Action item: Once a line is found to contain "CROSS", copy it out of the listing.

Data for review below:

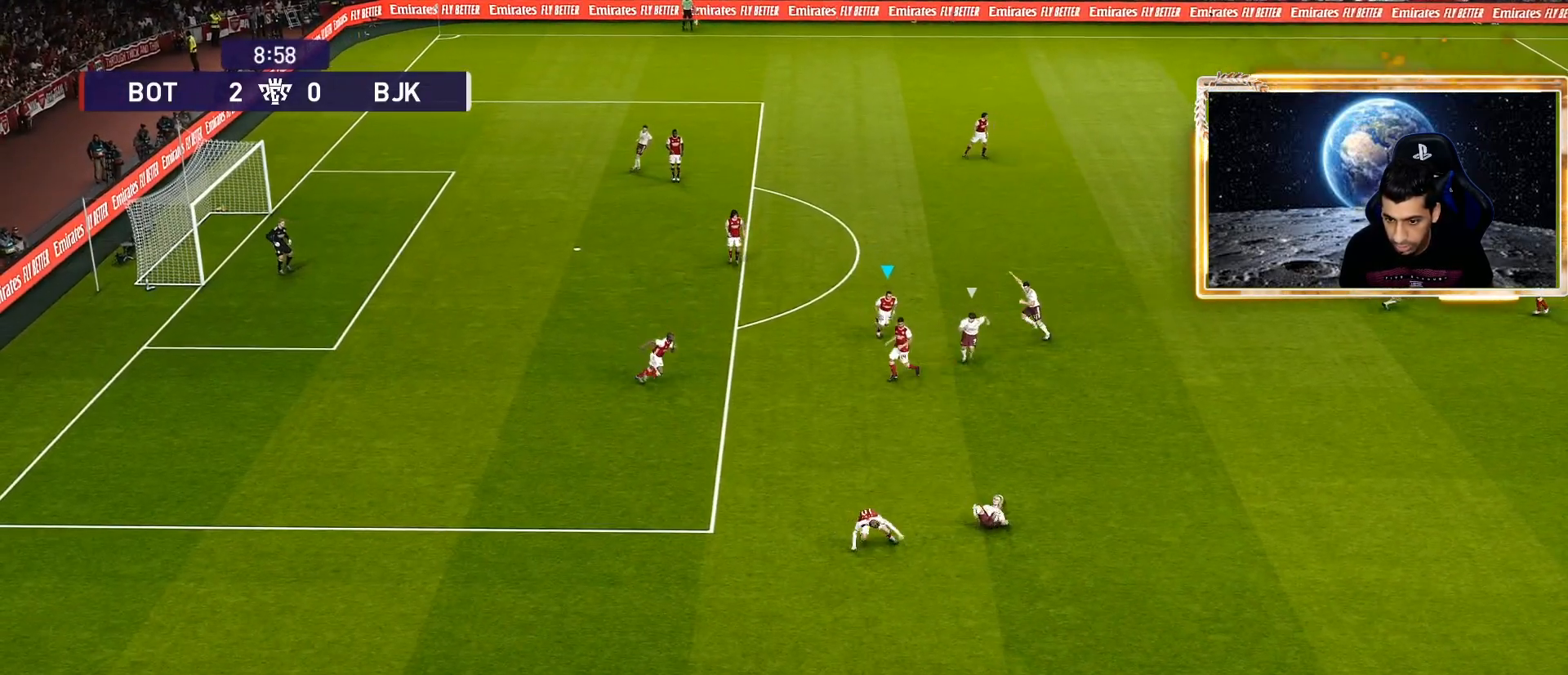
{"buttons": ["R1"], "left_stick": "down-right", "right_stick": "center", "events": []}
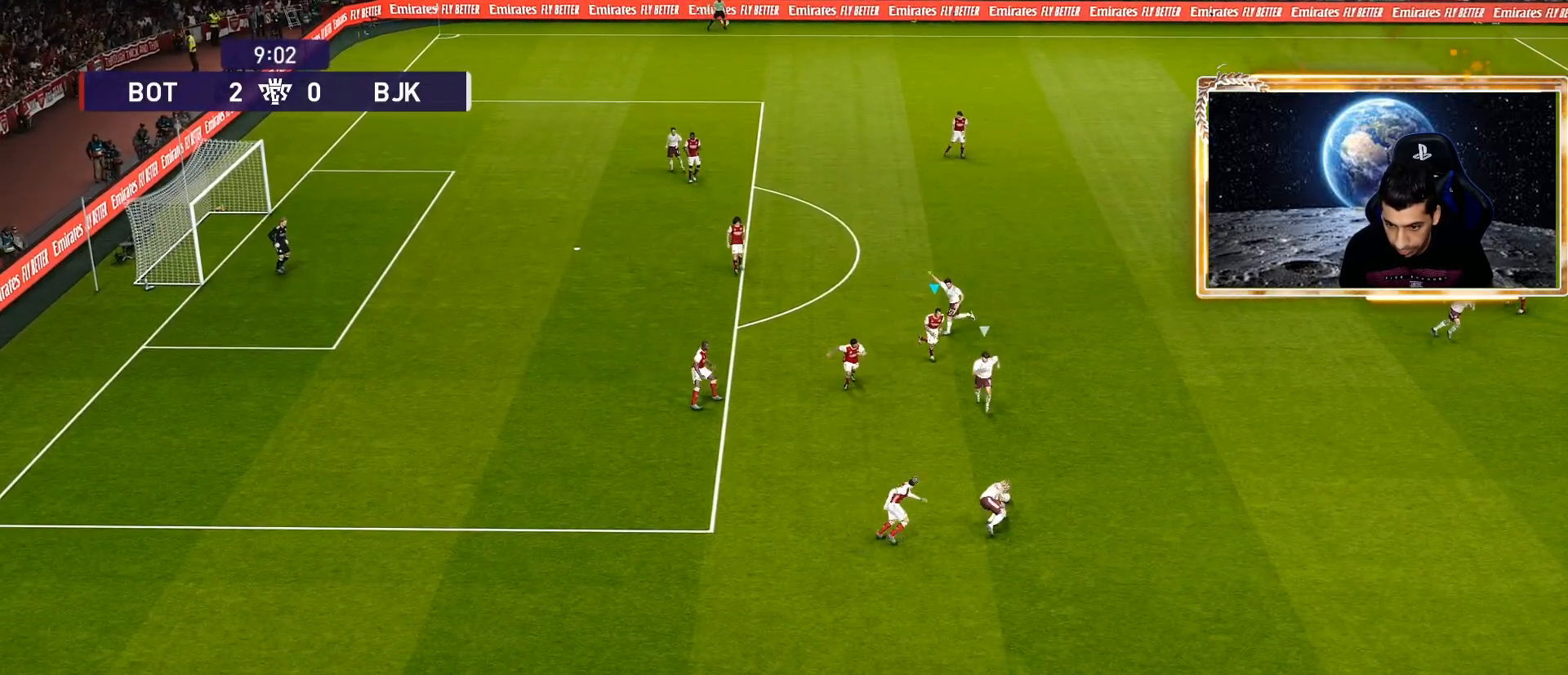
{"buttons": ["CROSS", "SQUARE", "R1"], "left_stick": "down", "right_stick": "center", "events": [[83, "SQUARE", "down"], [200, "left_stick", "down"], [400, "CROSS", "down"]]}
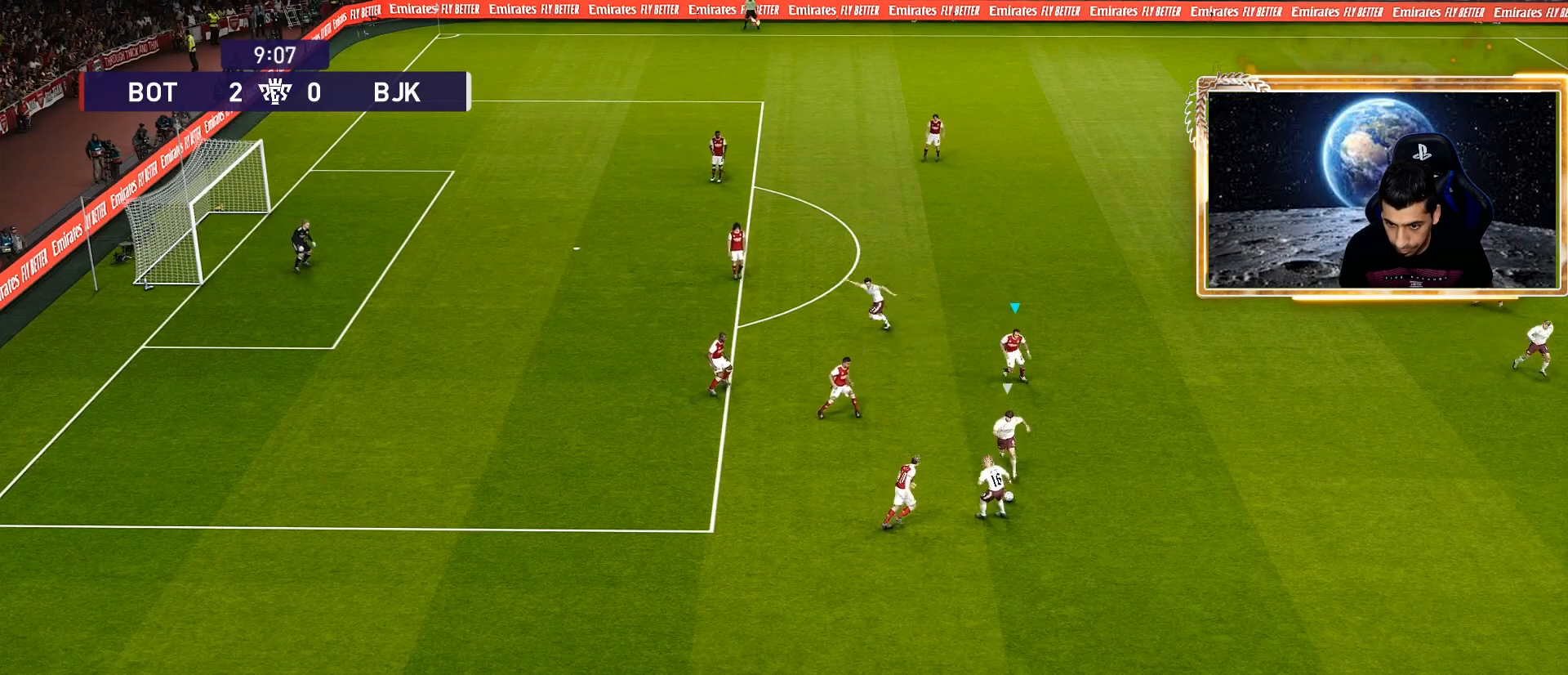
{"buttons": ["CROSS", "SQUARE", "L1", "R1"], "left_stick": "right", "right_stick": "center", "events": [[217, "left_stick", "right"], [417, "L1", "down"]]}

End of Data for review.
Data for review below:

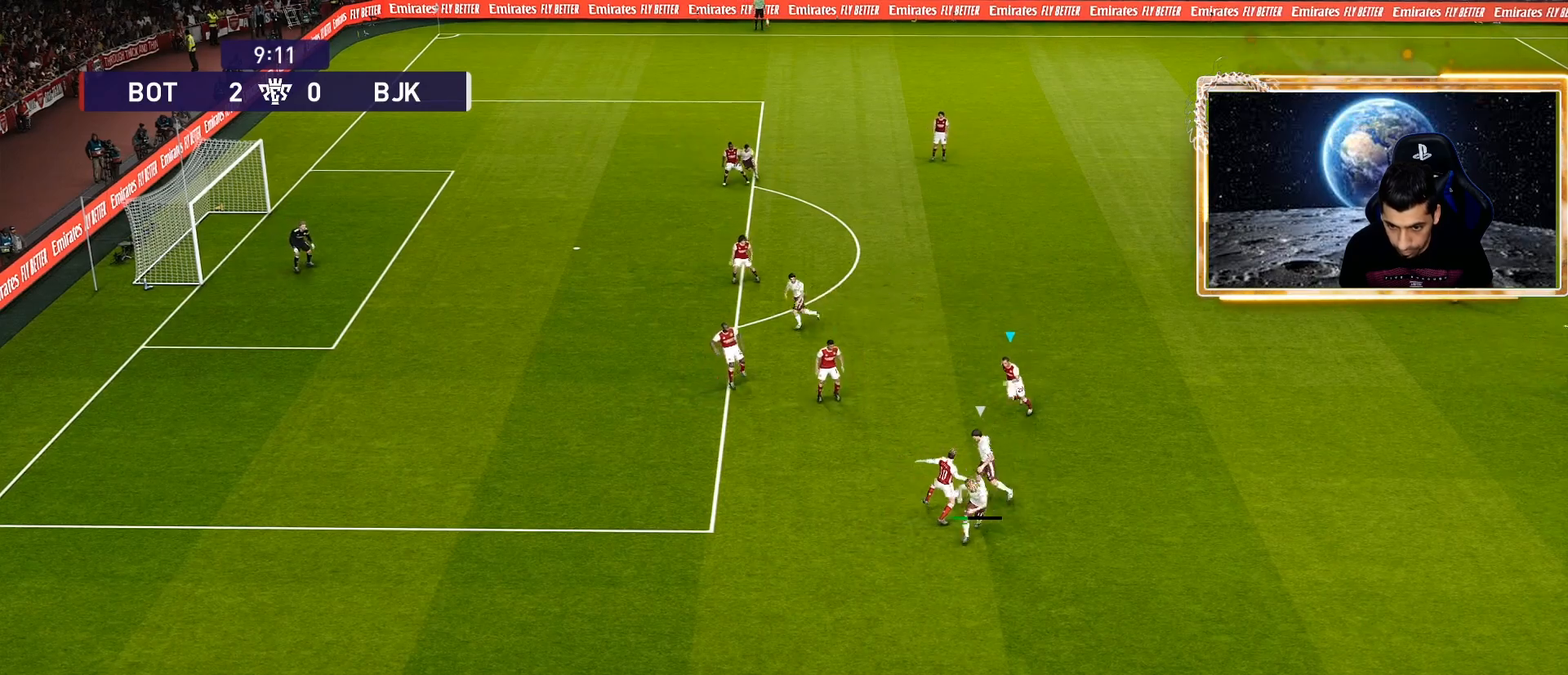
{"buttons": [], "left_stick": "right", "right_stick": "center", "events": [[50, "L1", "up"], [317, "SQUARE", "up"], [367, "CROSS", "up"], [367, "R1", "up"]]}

End of Data for review.
Data for review below:

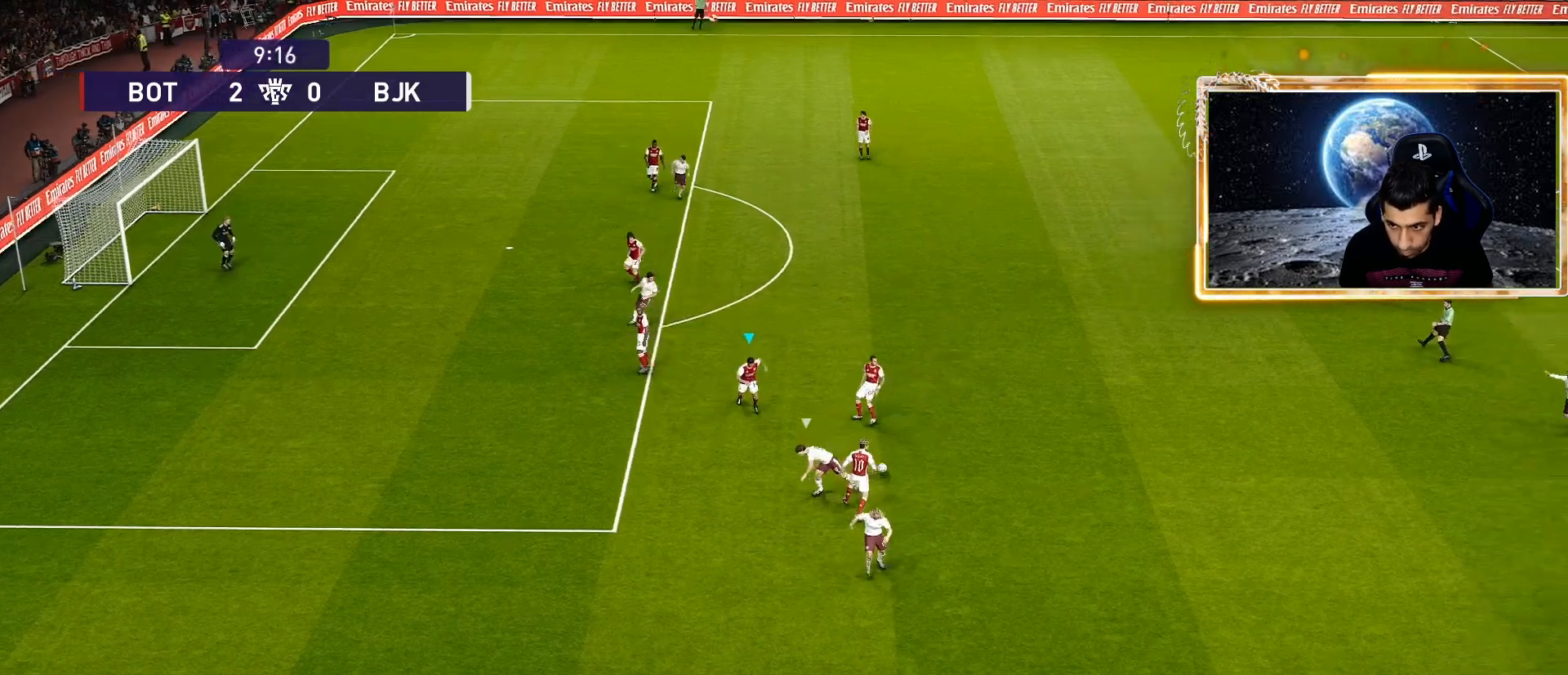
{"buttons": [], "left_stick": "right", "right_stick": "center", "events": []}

End of Data for review.

Answer box:
{"buttons": ["CROSS", "SQUARE", "R1"], "left_stick": "down", "right_stick": "center", "events": [[83, "SQUARE", "down"], [200, "left_stick", "down"], [400, "CROSS", "down"]]}
{"buttons": ["CROSS", "SQUARE", "L1", "R1"], "left_stick": "right", "right_stick": "center", "events": [[217, "left_stick", "right"], [417, "L1", "down"]]}
{"buttons": [], "left_stick": "right", "right_stick": "center", "events": [[50, "L1", "up"], [317, "SQUARE", "up"], [367, "CROSS", "up"], [367, "R1", "up"]]}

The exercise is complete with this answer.